(HealthDay)—Youth with headache frequently use complementary and alternative medicine (CAM), according to a study published online Oct. 14 in Pediatrics.
Christina Bethell, Ph.D., M.B.A., M.P.H., from the Oregon Health and Science University in Portland, and colleagues used linked data from the 2007 National Health Interview Survey and the 2008 Medical Expenditures Panel Survey to identify prevalence and patterns of CAM use among youth with recurrent headaches.
More than 10 percent of youth experienced headaches (10.6 percent).

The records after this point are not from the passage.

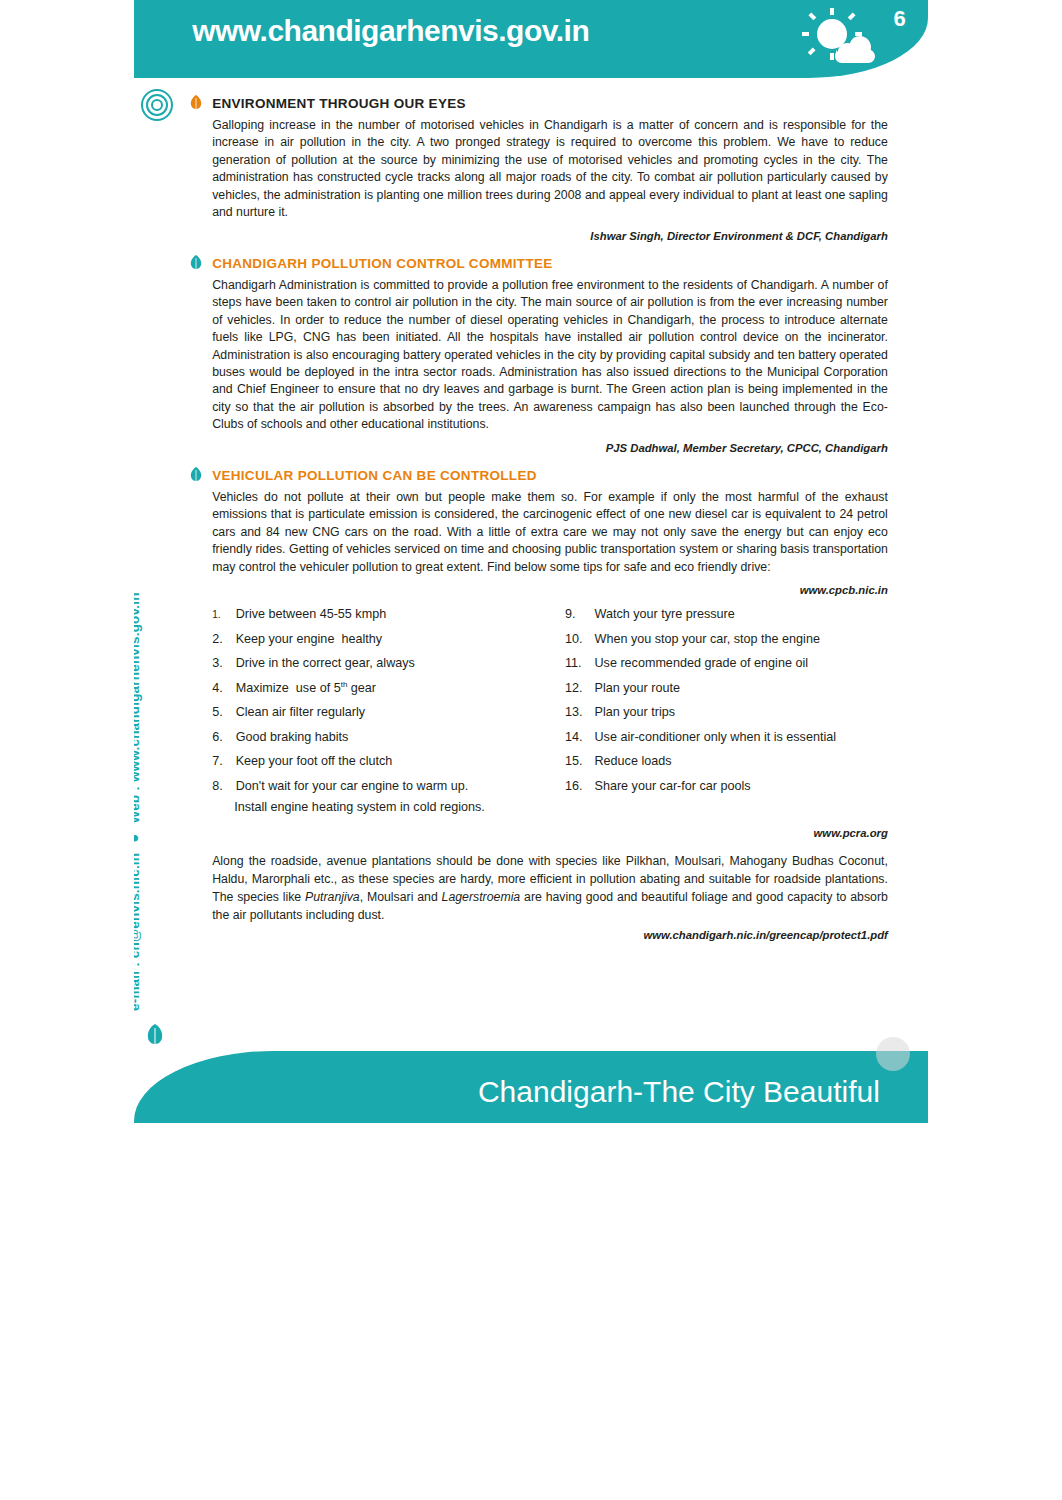www.chandigarhenvis.gov.in
6
e-mail : ch@envis.nic.in ● Web : www.chandigarhenvis.gov.in
ENVIRONMENT THROUGH OUR EYES
Galloping increase in the number of motorised vehicles in Chandigarh is a matter of concern and is responsible for the increase in air pollution in the city. A two pronged strategy is required to overcome this problem. We have to reduce generation of pollution at the source by minimizing the use of motorised vehicles and promoting cycles in the city. The administration has constructed cycle tracks along all major roads of the city. To combat air pollution particularly caused by vehicles, the administration is planting one million trees during 2008 and appeal every individual to plant at least one sapling and nurture it.
Ishwar Singh, Director Environment & DCF, Chandigarh
CHANDIGARH POLLUTION CONTROL COMMITTEE
Chandigarh Administration is committed to provide a pollution free environment to the residents of Chandigarh. A number of steps have been taken to control air pollution in the city. The main source of air pollution is from the ever increasing number of vehicles. In order to reduce the number of diesel operating vehicles in Chandigarh, the process to introduce alternate fuels like LPG, CNG has been initiated. All the hospitals have installed air pollution control device on the incinerator. Administration is also encouraging battery operated vehicles in the city by providing capital subsidy and ten battery operated buses would be deployed in the intra sector roads. Administration has also issued directions to the Municipal Corporation and Chief Engineer to ensure that no dry leaves and garbage is burnt. The Green action plan is being implemented in the city so that the air pollution is absorbed by the trees. An awareness campaign has also been launched through the Eco-Clubs of schools and other educational institutions.
PJS Dadhwal, Member Secretary, CPCC, Chandigarh
VEHICULAR POLLUTION CAN BE CONTROLLED
Vehicles do not pollute at their own but people make them so. For example if only the most harmful of the exhaust emissions that is particulate emission is considered, the carcinogenic effect of one new diesel car is equivalent to 24 petrol cars and 84 new CNG cars on the road. With a little of extra care we may not only save the energy but can enjoy eco friendly rides. Getting of vehicles serviced on time and choosing public transportation system or sharing basis transportation may control the vehiculer pollution to great extent. Find below some tips for safe and eco friendly drive:
www.cpcb.nic.in
1. Drive between 45-55 kmph
2. Keep your engine healthy
3. Drive in the correct gear, always
4. Maximize use of 5th gear
5. Clean air filter regularly
6. Good braking habits
7. Keep your foot off the clutch
8. Don't wait for your car engine to warm up. Install engine heating system in cold regions.
9. Watch your tyre pressure
10. When you stop your car, stop the engine
11. Use recommended grade of engine oil
12. Plan your route
13. Plan your trips
14. Use air-conditioner only when it is essential
15. Reduce loads
16. Share your car-for car pools
www.pcra.org
Along the roadside, avenue plantations should be done with species like Pilkhan, Moulsari, Mahogany Budhas Coconut, Haldu, Marorphali etc., as these species are hardy, more efficient in pollution abating and suitable for roadside plantations. The species like Putranjiva, Moulsari and Lagerstroemia are having good and beautiful foliage and good capacity to absorb the air pollutants including dust.
www.chandigarh.nic.in/greencap/protect1.pdf
Chandigarh-The City Beautiful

The researchers found that 29.6 percent of those who experienced headaches used CAM. For headache sufferers who also experienced difficulties with emotions, concentration, behavior, school attendance, or daily activities, the proportion using CAM increased to 41 percent. The most commonly used therapies were biologically-based products (16.2 percent) and mind-body therapies (13.3 percent), especially by the 86.4 percent of youth with headache who had one or more concurrent chronic health conditions. Youth with headache who used CAM had higher expenditures for and use of most types of conventional care, compared with non-CAM users.
"The study findings support for proactive efforts among pediatricians and pediatric specialists to ask patients about co-occurring health conditions, functioning, and CAM use and to integrate CAM into conventional care," the authors write.